The positives are that they have players returning from loan, emerging B-team talents and the club’s under 19s were also crowned European champions after defeating Benfica in Nyon last week.
One player almost certain to stay is Lionel Messi, though he has had a difficult month. Barca have continuously indulged him with new contracts and decisions to accommodate his preferences, from the appointing of a coach from his home city in Argentina to the fitness coaches used at training.
When you are usually the best player in the world you have considerable bargaining power, but that is bestowed on the condition that you deliver and Messi has failed to deliver recently.
Once a match winner, he has become a bystander in Barca’s biggest games.
Disquiet regarding the golden boy was rife among the 19,000 Barca fans in Valencia for last week’s Copa del Rey final against Real Madrid. The principal accusation is that he is saving himself for the World Cup finals in Brazil with Argentina.
Questions have been asked about the distractions of negotiating a new contract, but Messi and his people are involved in negotiating new, always improved, contracts as often as Messi breaks another goalscoring record.
The Argentine still enjoys a vast store of goodwill among Cules who appreciate all that he has done and what he will hopefully go on to do for Barca. They will forgive him a bad month in lieu of the 100 outstanding months he has given the club in the past decade.

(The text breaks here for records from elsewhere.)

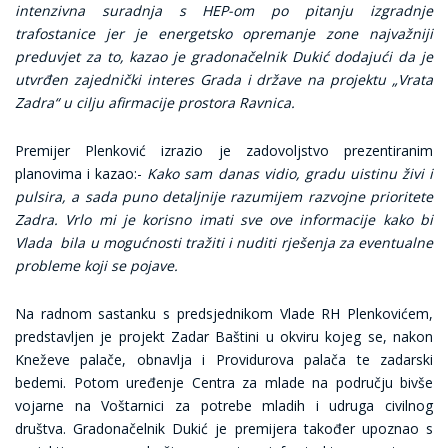
intenzivna suradnja s HEP-om po pitanju izgradnje
trafostanice jer je energetsko opremanje zone najvažniji
preduvjet za to, kazao je gradonačelnik Dukić dodajući da je
utvrđen zajednički interes Grada i države na projektu „Vrata
Zadra“ u cilju afirmacije prostora Ravnica.
Premijer Plenković izrazio je zadovoljstvo prezentiranim
planovima i kazao:-
Kako sam danas vidio, gradu uistinu živi i
pulsira, a sada puno detaljnije razumijem razvojne prioritete
Zadra. Vrlo mi je korisno imati sve ove informacije kako bi
Vlada bila u mogućnosti tražiti i nuditi rješenja za eventualne
probleme koji se pojave.
Na radnom sastanku s predsjednikom Vlade RH Plenkovićem,
predstavljen je projekt Zadar Baštini u okviru kojeg se, nakon
Kneževe palače, obnavlja i Providurova palača te zadarski
bedemi. Potom uređenje Centra za mlade na području bivše
vojarne na Voštarnici za potrebe mladih i udruga civilnog
društva. Gradonačelnik Dukić je premijera također upoznao s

When he went through on goal against Athletic on Sunday, fans chanted his name, as they did when he scored one of two goals in two second-half minutes as Barca came from behind to beat Athletic 2-1.
Barca have already made him the best paid player on the planet, but when Manchester City, Paris Saint-Germain and Chelsea are capable of spending even more on player contracts than Barca, Real Madrid and Manchester United – the three biggest clubs in world football – uncertainty over Messi’s future at Camp Nou will persist.

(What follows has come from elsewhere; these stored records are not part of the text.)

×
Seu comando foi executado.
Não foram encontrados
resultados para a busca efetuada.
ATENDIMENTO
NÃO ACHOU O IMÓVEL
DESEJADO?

When any Barca director is bold enough to infer that the star player is being greedy, he is shouted down by an adoring public, if not the player himself.
In mitigation, Messi was rightly miffed to find out that Neymar, who has experienced an underwhelming first season in Europe, was earning more than him given his vast signing-on fee.
Also, while the fees that Messi receives are high, they represent a fraction of the club’s enormous and rapidly increasing turnover. Without Messi, where would Barca have been in the past eight years?